Step 3: Find a Method for How to Quit Smoking That Works for You
Once you decide to take action toward quitting, you’ll want to find a method for how to quit smoking that will work for you. Your level of addiction will be part of what determines how hard it will be to stop smoking, as well as what approach may be easiest to commit to long term. Your chosen method will affect how long it will take to quit smoking, but ultimately it’s about finding an approach you can stick to.
“Cold turkey” quitting gets a lot of notoriety. While it works for many people, it can be one of the most challenging ways to change your habit, especially if you’re strongly addicted to nicotine or cigarettes are woven into many parts of your daily routine. There’s some appeal to the idea of waking up one morning, running that last pack under the kitchen sink, and sweating it out for a few days before you’re free of the habit.
However, a little groundwork can go a long way in making the process more comfortable, approachable, and ultimately successful for many people. A gradual approach to quitting may work better for many. You can start by taking note of when you typically smoke throughout your day. Then, try to cut down that number little by little over the course of several days or even weeks. Just delaying that first cigarette in the morning for an hour or two can sometimes light the fuse on your success.
Using cessation aids like nicotine gums and patches can help soothe cravings while you decrease your intake. They can also turn cold turkey into lukewarm turkey, helping you through the worst of the struggle so you don’t suffer as much during the withdrawal period and make it easier to resist when those cravings get really strong.
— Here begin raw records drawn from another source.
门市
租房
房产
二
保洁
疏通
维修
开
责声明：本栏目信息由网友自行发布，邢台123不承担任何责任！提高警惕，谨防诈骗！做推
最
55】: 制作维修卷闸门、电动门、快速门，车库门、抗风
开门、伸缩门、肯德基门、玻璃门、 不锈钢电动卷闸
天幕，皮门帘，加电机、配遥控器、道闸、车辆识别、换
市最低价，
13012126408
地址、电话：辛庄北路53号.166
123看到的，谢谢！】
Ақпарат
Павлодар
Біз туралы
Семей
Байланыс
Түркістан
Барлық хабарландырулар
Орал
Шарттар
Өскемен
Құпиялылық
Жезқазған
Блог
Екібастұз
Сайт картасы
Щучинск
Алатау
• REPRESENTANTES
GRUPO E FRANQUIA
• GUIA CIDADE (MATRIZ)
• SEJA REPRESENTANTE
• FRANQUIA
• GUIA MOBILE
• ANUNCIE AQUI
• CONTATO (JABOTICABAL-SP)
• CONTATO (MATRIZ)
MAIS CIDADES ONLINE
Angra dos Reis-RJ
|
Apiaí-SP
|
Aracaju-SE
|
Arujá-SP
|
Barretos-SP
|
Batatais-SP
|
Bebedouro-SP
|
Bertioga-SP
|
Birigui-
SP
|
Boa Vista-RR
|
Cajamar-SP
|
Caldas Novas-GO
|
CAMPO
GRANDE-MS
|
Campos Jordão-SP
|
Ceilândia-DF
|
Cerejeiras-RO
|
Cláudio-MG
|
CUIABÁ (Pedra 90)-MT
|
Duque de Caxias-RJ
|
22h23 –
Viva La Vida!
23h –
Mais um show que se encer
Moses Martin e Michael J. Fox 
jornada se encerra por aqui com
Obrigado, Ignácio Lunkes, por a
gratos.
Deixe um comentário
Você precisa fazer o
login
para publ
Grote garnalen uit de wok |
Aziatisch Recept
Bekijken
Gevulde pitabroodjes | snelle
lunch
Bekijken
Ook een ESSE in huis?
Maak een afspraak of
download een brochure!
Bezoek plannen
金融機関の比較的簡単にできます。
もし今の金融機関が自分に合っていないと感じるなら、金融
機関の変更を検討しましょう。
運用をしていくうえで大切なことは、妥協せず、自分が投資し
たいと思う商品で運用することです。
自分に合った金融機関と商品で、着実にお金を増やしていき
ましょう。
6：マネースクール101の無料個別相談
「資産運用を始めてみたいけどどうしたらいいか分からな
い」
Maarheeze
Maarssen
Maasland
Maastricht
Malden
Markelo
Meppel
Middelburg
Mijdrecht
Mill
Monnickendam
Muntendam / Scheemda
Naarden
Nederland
Step 4: Stay the Course and Be Ready for Bumps in the Road
It’s worth mentioning here that “slip-ups” are part of the maintenance portion of quitting tobacco or changing a habit. Just because you fall back on an old habit doesn’t mean all that hard work is for nothing! On average, it takes five or six attempts at quitting before it sticks. If you backslide, just check off the box for one of your five attempts and keep moving forward!
As always, we’re here to support your journey toward better oral health in any way we can. Remember, you don’t have to wait until the next New Year to make your attempt to quit! However, since it is just the start of 2023, now might be as good a time as ever to give it a go. Keep smiling and quit smoking, Orlando!